══ Records provided ══

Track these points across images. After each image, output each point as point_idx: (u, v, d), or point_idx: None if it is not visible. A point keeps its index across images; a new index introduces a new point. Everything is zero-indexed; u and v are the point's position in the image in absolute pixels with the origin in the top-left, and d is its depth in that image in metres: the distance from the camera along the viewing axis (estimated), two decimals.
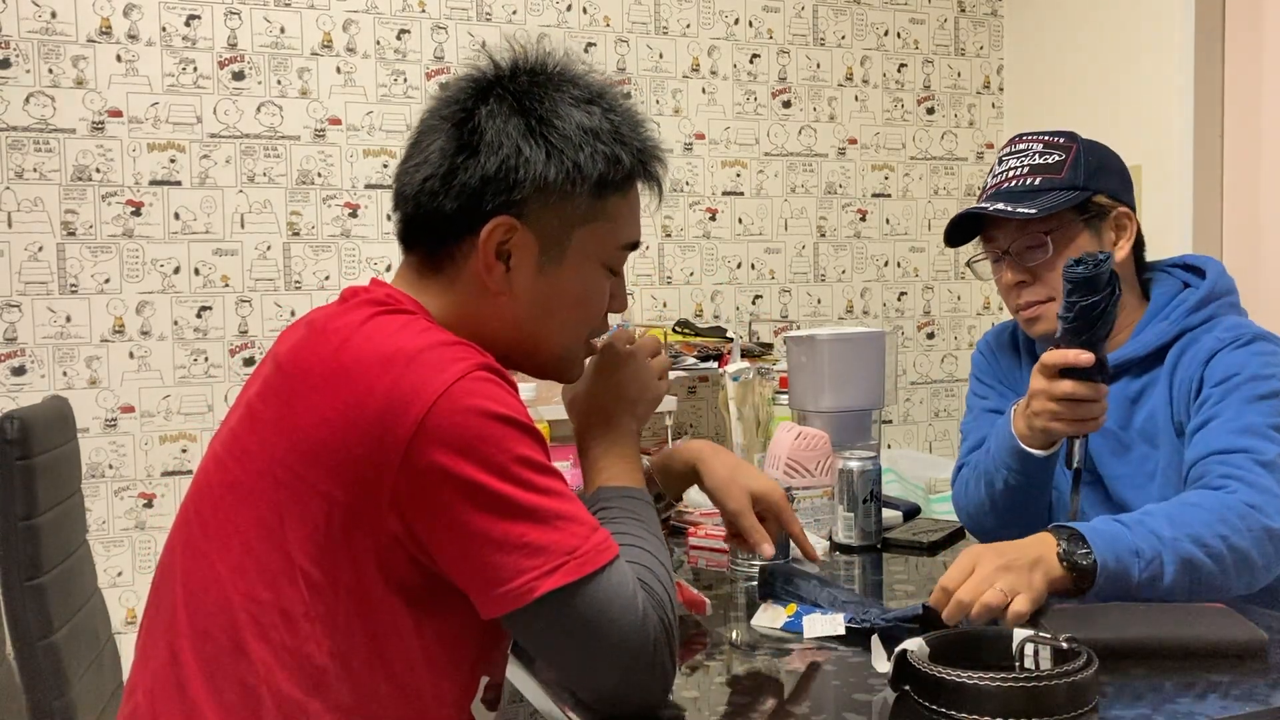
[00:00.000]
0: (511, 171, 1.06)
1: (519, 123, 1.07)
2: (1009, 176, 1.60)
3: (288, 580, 0.97)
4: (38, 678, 1.40)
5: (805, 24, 3.46)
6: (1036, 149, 1.61)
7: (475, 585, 0.97)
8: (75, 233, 2.69)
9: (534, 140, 1.06)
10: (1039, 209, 1.53)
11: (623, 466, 1.16)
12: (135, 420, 2.76)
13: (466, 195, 1.06)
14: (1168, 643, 1.13)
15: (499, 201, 1.06)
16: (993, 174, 1.64)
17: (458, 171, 1.07)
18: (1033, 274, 1.59)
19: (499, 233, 1.07)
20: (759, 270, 3.43)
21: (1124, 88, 3.25)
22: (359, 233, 2.96)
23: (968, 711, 0.97)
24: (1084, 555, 1.25)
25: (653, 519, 1.12)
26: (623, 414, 1.19)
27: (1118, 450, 1.58)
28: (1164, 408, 1.54)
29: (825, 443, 1.76)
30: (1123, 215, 1.60)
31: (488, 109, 1.08)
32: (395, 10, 2.98)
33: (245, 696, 0.97)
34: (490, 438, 0.96)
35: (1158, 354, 1.56)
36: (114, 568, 2.74)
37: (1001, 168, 1.63)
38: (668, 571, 1.06)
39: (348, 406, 0.96)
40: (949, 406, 3.72)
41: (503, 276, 1.08)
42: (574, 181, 1.07)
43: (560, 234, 1.09)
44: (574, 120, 1.08)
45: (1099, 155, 1.61)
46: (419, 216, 1.10)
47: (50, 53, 2.66)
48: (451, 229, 1.08)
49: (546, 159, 1.06)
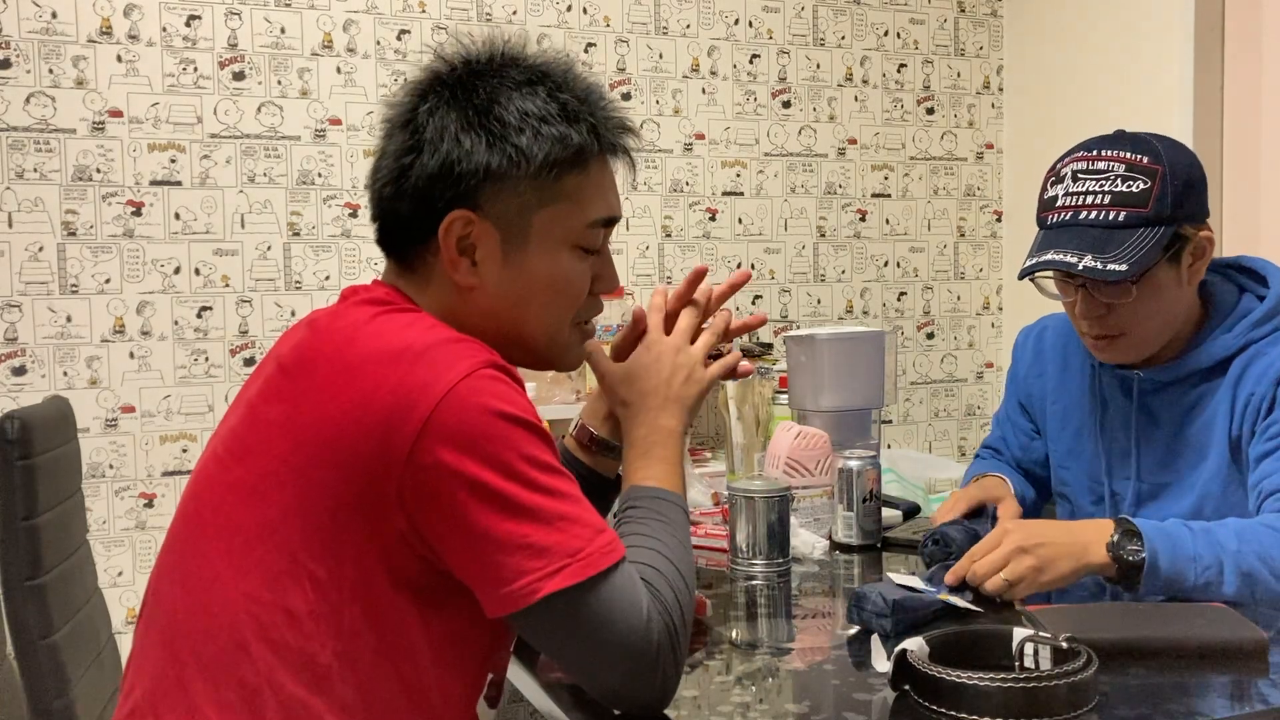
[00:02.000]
0: (455, 165, 1.06)
1: (456, 115, 1.07)
2: (1088, 204, 1.47)
3: (291, 579, 0.97)
4: (38, 678, 1.40)
5: (805, 24, 3.46)
6: (1118, 171, 1.46)
7: (479, 584, 0.97)
8: (75, 233, 2.69)
9: (474, 131, 1.06)
10: (1130, 266, 1.42)
11: (662, 468, 1.14)
12: (135, 420, 2.76)
13: (418, 195, 1.07)
14: (1168, 643, 1.13)
15: (449, 196, 1.06)
16: (1065, 190, 1.50)
17: (407, 172, 1.07)
18: (1108, 308, 1.51)
19: (457, 227, 1.07)
20: (759, 270, 3.43)
21: (1124, 88, 3.25)
22: (359, 233, 2.96)
23: (968, 711, 0.97)
24: (1134, 552, 1.25)
25: (680, 523, 1.11)
26: (664, 414, 1.18)
27: (1167, 461, 1.55)
28: (1223, 420, 1.50)
29: (825, 442, 1.76)
30: (1204, 240, 1.50)
31: (426, 106, 1.08)
32: (395, 10, 2.98)
33: (247, 696, 0.97)
34: (497, 436, 0.96)
35: (1220, 365, 1.51)
36: (114, 568, 2.74)
37: (1078, 187, 1.49)
38: (682, 575, 1.04)
39: (354, 403, 0.96)
40: (949, 406, 3.73)
41: (470, 270, 1.08)
42: (519, 165, 1.06)
43: (519, 220, 1.08)
44: (514, 105, 1.07)
45: (1183, 173, 1.47)
46: (383, 221, 1.11)
47: (50, 53, 2.66)
48: (413, 230, 1.09)
49: (488, 148, 1.06)
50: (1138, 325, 1.51)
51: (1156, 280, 1.48)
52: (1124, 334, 1.52)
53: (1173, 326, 1.55)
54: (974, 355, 3.75)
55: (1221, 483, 1.50)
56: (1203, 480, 1.51)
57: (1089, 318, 1.53)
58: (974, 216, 3.72)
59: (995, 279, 3.76)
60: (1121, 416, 1.60)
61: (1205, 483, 1.51)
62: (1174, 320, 1.54)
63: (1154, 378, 1.56)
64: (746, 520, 1.54)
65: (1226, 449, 1.50)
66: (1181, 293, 1.52)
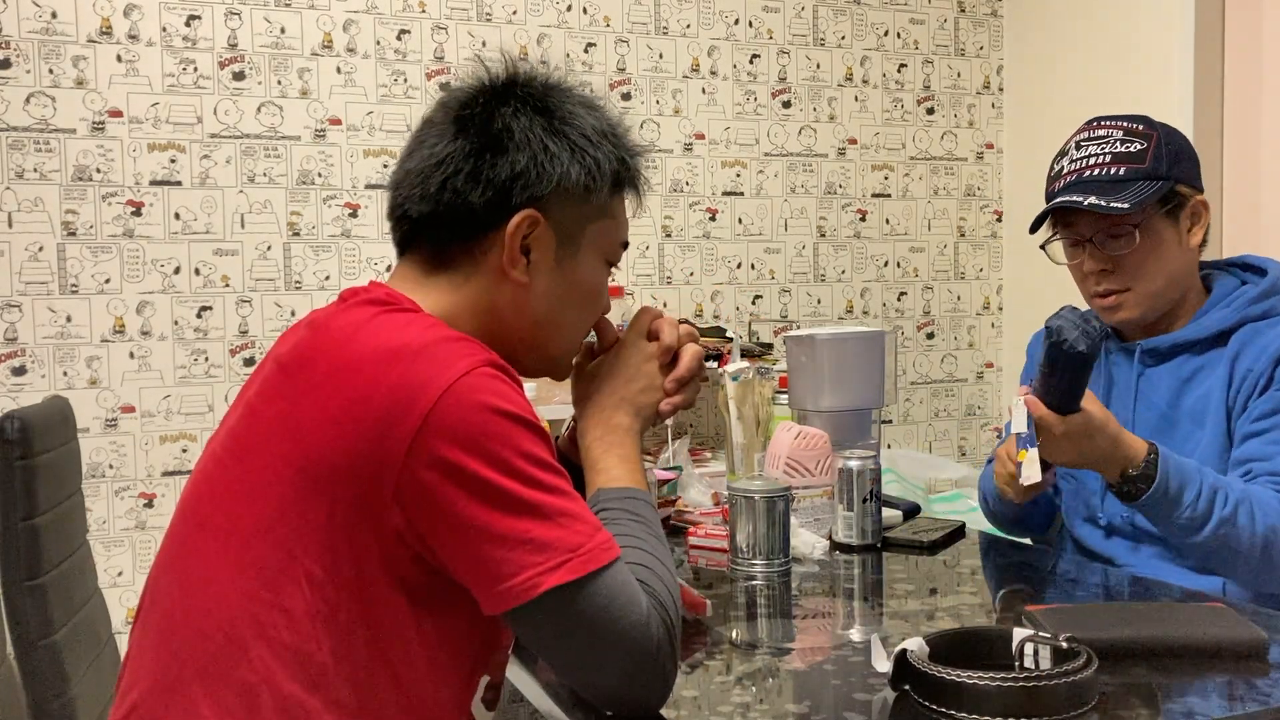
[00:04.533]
0: (539, 167, 1.10)
1: (543, 122, 1.11)
2: (1091, 164, 1.61)
3: (289, 578, 0.97)
4: (38, 678, 1.40)
5: (805, 24, 3.46)
6: (1117, 136, 1.62)
7: (478, 581, 0.97)
8: (75, 233, 2.69)
9: (557, 138, 1.11)
10: (1130, 203, 1.55)
11: (623, 467, 1.16)
12: (135, 420, 2.76)
13: (495, 190, 1.09)
14: (1168, 643, 1.13)
15: (525, 196, 1.10)
16: (1070, 159, 1.65)
17: (484, 169, 1.10)
18: (1114, 262, 1.62)
19: (524, 226, 1.10)
20: (759, 270, 3.43)
21: (1124, 88, 3.25)
22: (359, 233, 2.96)
23: (968, 711, 0.97)
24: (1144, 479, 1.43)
25: (654, 520, 1.12)
26: (620, 413, 1.19)
27: (1163, 428, 1.62)
28: (1220, 390, 1.58)
29: (825, 442, 1.75)
30: (1199, 204, 1.63)
31: (510, 109, 1.12)
32: (395, 10, 2.98)
33: (244, 695, 0.97)
34: (496, 434, 0.96)
35: (1217, 338, 1.61)
36: (114, 568, 2.74)
37: (1081, 153, 1.63)
38: (669, 572, 1.05)
39: (352, 402, 0.96)
40: (949, 406, 3.73)
41: (524, 269, 1.12)
42: (594, 178, 1.12)
43: (575, 229, 1.14)
44: (587, 122, 1.13)
45: (1176, 142, 1.63)
46: (437, 215, 1.11)
47: (50, 53, 2.66)
48: (475, 224, 1.11)
49: (571, 156, 1.11)
50: (1142, 280, 1.62)
51: (1158, 234, 1.60)
52: (1129, 289, 1.62)
53: (1176, 289, 1.65)
54: (974, 355, 3.75)
55: (1218, 452, 1.57)
56: (1199, 450, 1.57)
57: (1094, 272, 1.64)
58: (974, 216, 3.72)
59: (995, 279, 3.76)
60: (1123, 387, 1.69)
61: (1201, 452, 1.57)
62: (1176, 283, 1.64)
63: (1154, 346, 1.65)
64: (746, 520, 1.54)
65: (1224, 420, 1.57)
66: (1182, 253, 1.63)
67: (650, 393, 1.22)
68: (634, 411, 1.20)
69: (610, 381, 1.21)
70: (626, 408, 1.20)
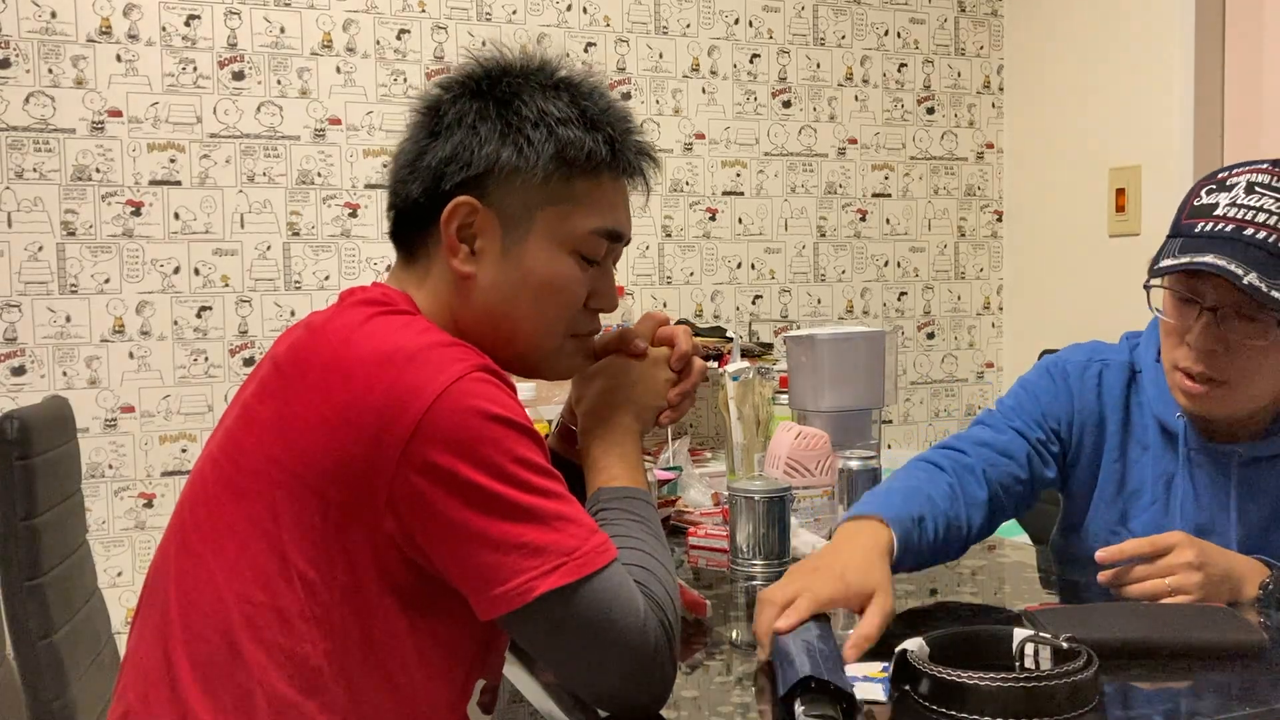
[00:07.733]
0: (466, 150, 1.08)
1: (477, 106, 1.10)
2: (1259, 222, 1.29)
3: (284, 580, 0.97)
4: (38, 678, 1.40)
5: (805, 24, 3.46)
6: None
7: (473, 586, 0.97)
8: (75, 233, 2.69)
9: (489, 121, 1.09)
10: None
11: (623, 467, 1.15)
12: (135, 420, 2.76)
13: (428, 177, 1.09)
14: (1168, 643, 1.13)
15: (457, 181, 1.08)
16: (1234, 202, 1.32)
17: (423, 155, 1.10)
18: (1227, 346, 1.33)
19: (460, 212, 1.08)
20: (759, 270, 3.43)
21: (1124, 88, 3.25)
22: (359, 233, 2.96)
23: (968, 711, 0.97)
24: None
25: (654, 520, 1.11)
26: (621, 413, 1.19)
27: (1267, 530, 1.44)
28: None
29: (825, 442, 1.76)
30: None
31: (451, 96, 1.11)
32: (395, 10, 2.98)
33: (239, 697, 0.97)
34: (489, 438, 0.96)
35: None
36: (114, 568, 2.74)
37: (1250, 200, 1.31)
38: (669, 573, 1.05)
39: (345, 405, 0.96)
40: (949, 406, 3.72)
41: (467, 257, 1.10)
42: (528, 160, 1.08)
43: (522, 214, 1.10)
44: (535, 103, 1.09)
45: None
46: (395, 208, 1.13)
47: (50, 53, 2.66)
48: (419, 215, 1.10)
49: (500, 137, 1.08)
50: (1247, 377, 1.35)
51: None
52: (1228, 383, 1.35)
53: (1270, 395, 1.40)
54: (974, 355, 3.75)
55: None
56: None
57: (1201, 350, 1.34)
58: (974, 216, 3.72)
59: (996, 279, 3.76)
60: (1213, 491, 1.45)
61: None
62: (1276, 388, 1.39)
63: (1254, 453, 1.42)
64: (746, 520, 1.54)
65: None
66: None
67: (655, 398, 1.21)
68: (636, 414, 1.19)
69: (615, 382, 1.20)
70: (630, 409, 1.19)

═══

▶ [Goal of the exercise]:
Extract from the records above the lines from the one containing "13: (466, 195, 1.06)" to the one containing "26: (623, 414, 1.19)", both lines included, exactly as they appear and with nothing else.

▶ [Answer area]:
13: (466, 195, 1.06)
14: (1168, 643, 1.13)
15: (499, 201, 1.06)
16: (993, 174, 1.64)
17: (458, 171, 1.07)
18: (1033, 274, 1.59)
19: (499, 233, 1.07)
20: (759, 270, 3.43)
21: (1124, 88, 3.25)
22: (359, 233, 2.96)
23: (968, 711, 0.97)
24: (1084, 555, 1.25)
25: (653, 519, 1.12)
26: (623, 414, 1.19)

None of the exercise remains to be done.